Stored data entries:
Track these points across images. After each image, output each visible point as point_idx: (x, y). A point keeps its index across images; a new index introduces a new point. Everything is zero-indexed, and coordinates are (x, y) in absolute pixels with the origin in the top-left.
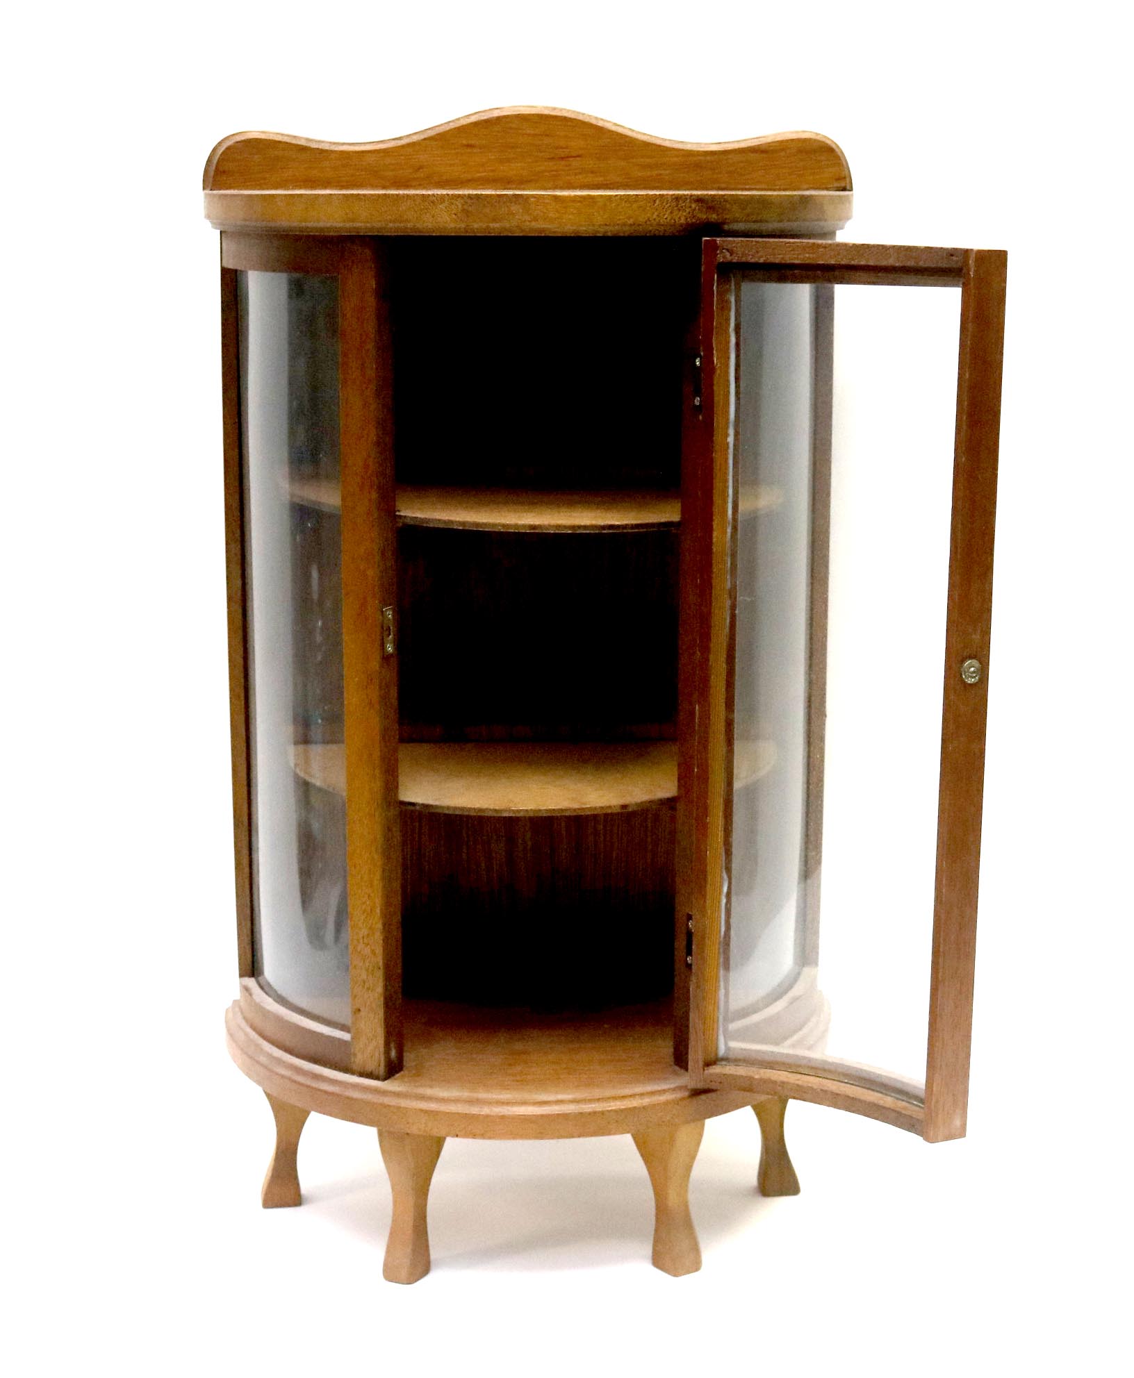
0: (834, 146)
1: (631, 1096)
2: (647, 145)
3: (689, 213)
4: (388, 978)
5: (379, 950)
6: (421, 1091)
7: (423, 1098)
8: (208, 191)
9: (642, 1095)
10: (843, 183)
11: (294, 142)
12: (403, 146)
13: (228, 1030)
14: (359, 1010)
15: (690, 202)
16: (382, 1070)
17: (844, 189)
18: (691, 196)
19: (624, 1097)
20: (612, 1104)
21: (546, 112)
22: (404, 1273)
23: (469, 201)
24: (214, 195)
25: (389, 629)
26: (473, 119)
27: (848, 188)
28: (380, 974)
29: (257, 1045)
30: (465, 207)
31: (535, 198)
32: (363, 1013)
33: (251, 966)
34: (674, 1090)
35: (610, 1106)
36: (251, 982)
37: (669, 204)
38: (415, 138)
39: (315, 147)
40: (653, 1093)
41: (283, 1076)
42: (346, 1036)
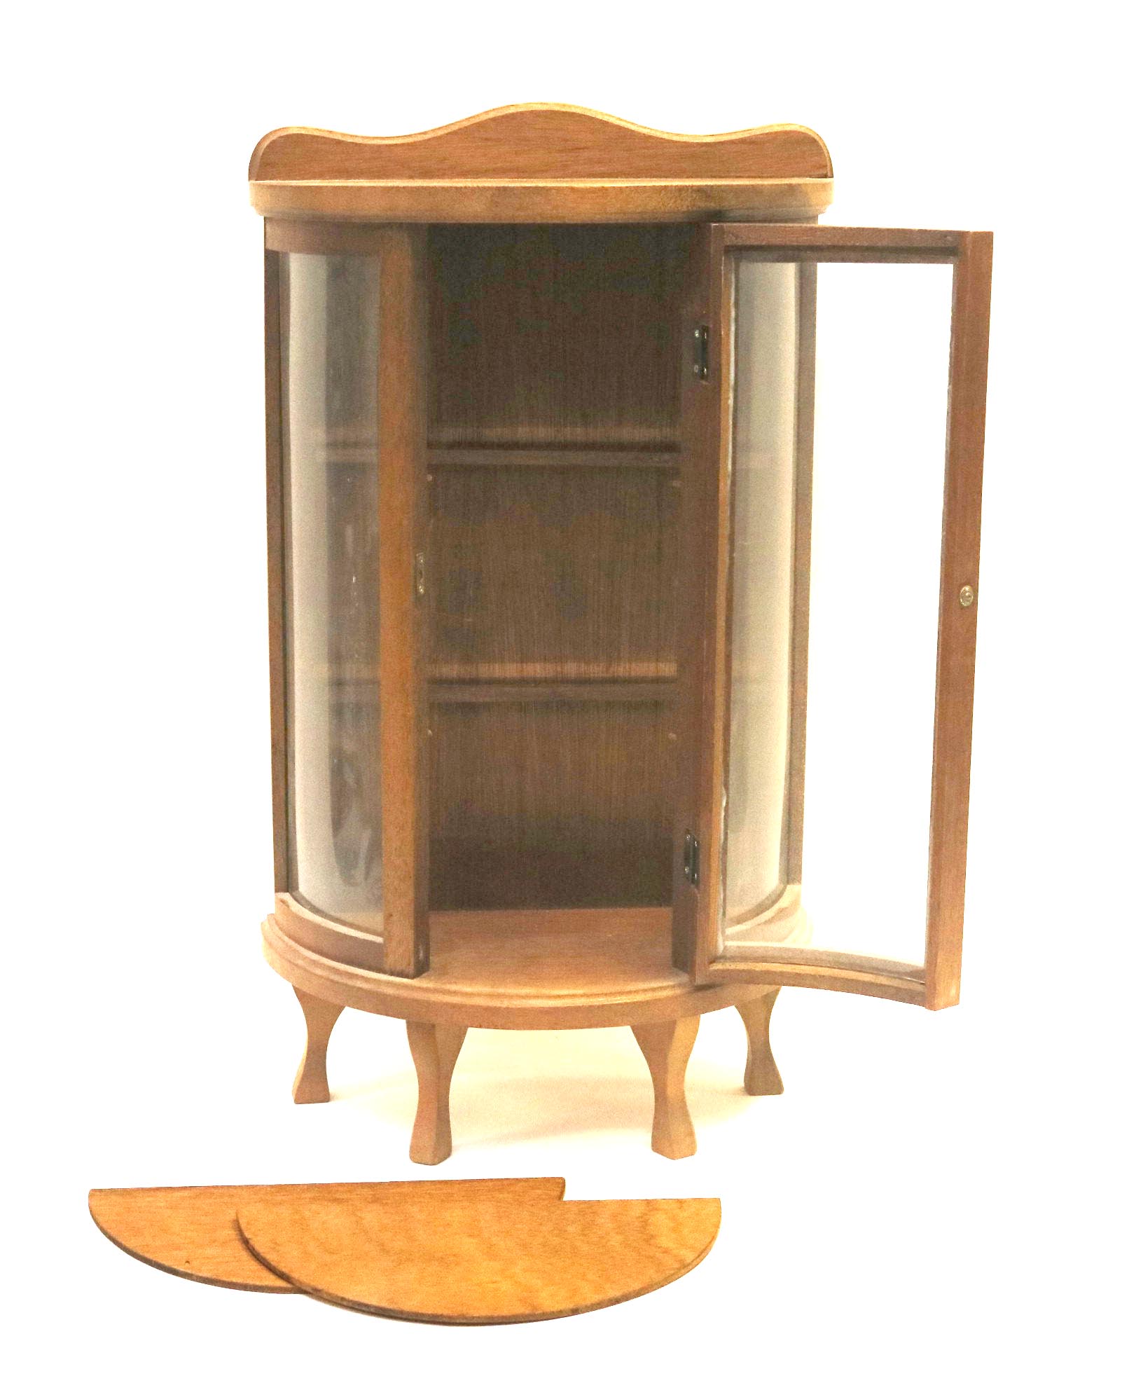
0: (816, 137)
1: (635, 992)
2: (648, 138)
3: (691, 202)
4: (417, 886)
5: (410, 860)
6: (448, 987)
7: (449, 992)
8: (253, 182)
9: (645, 991)
10: (823, 169)
11: (331, 136)
12: (429, 140)
13: (266, 939)
14: (391, 915)
15: (692, 193)
16: (411, 970)
17: (825, 176)
18: (692, 186)
19: (630, 992)
20: (619, 998)
21: (557, 108)
22: (429, 1156)
24: (259, 185)
25: (421, 573)
26: (492, 115)
27: (829, 174)
28: (411, 882)
29: (295, 951)
32: (395, 918)
33: (286, 880)
34: (673, 987)
35: (616, 1001)
36: (286, 896)
38: (440, 133)
39: (349, 141)
40: (653, 990)
41: (321, 977)
42: (379, 940)
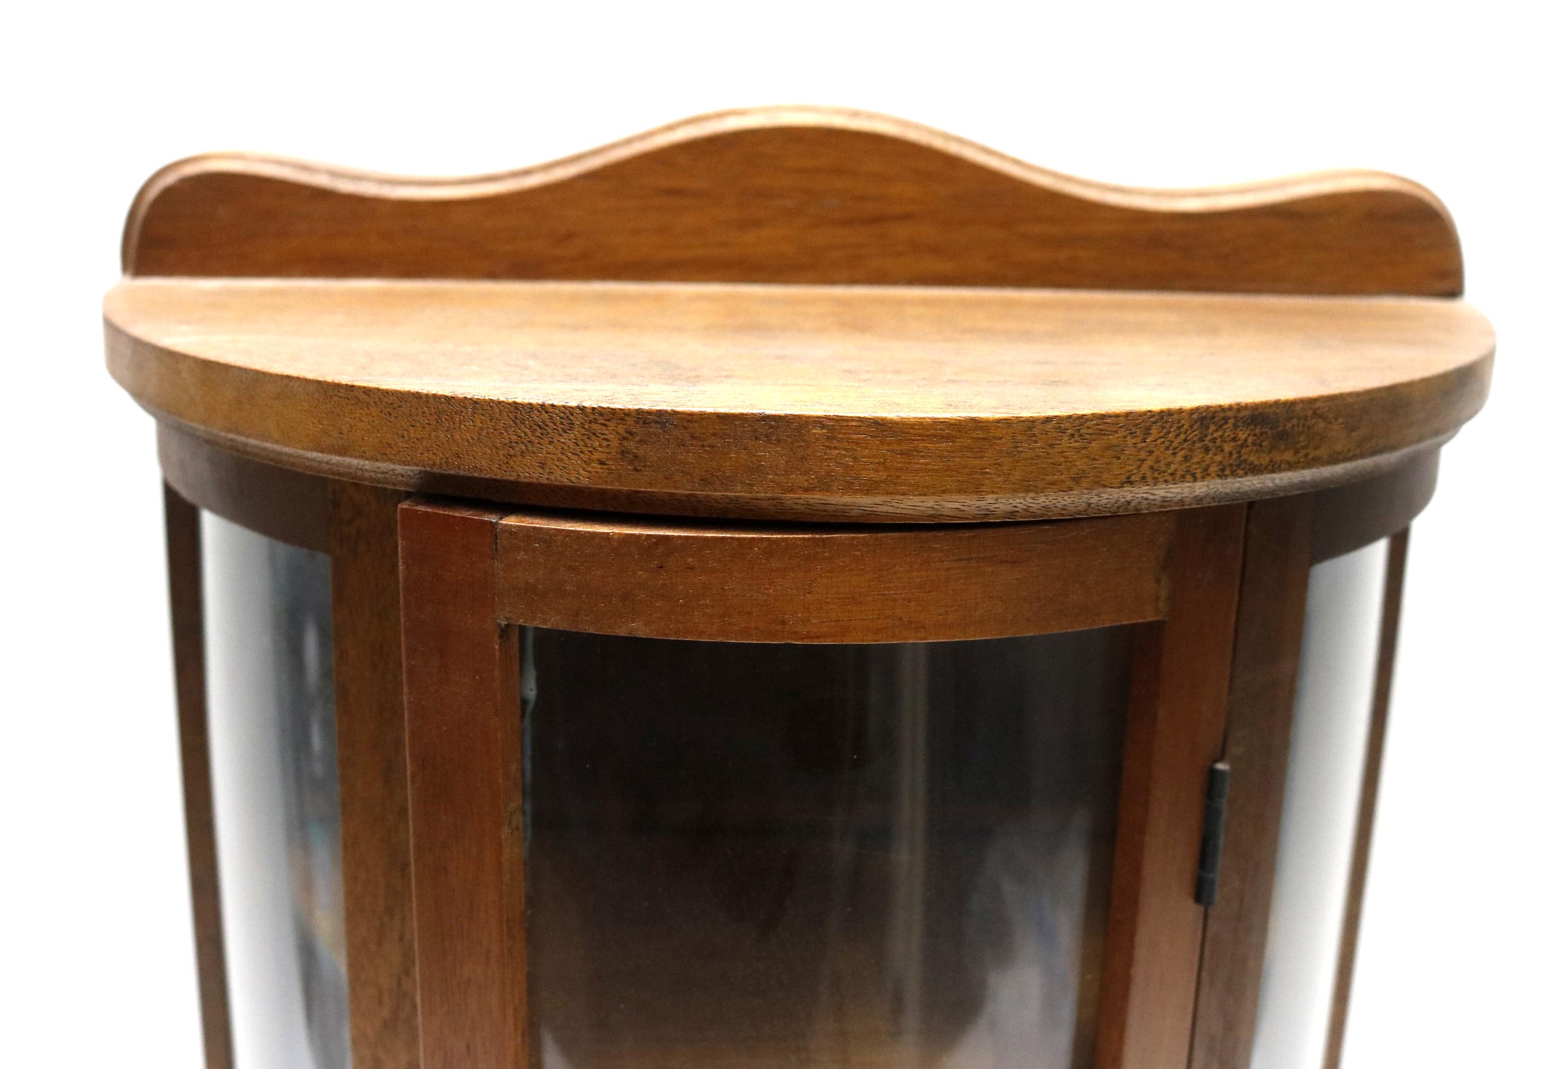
3: (1231, 454)
23: (638, 429)
30: (631, 445)
31: (823, 427)
37: (1183, 436)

— Task —
The output should be exactly the lines above from the line containing "32: (363, 1013)" to the line containing "41: (283, 1076)", inclusive, with no other lines.

— Expected output —
32: (363, 1013)
33: (251, 966)
34: (674, 1090)
35: (610, 1106)
36: (251, 982)
37: (669, 204)
38: (415, 138)
39: (315, 147)
40: (653, 1093)
41: (283, 1076)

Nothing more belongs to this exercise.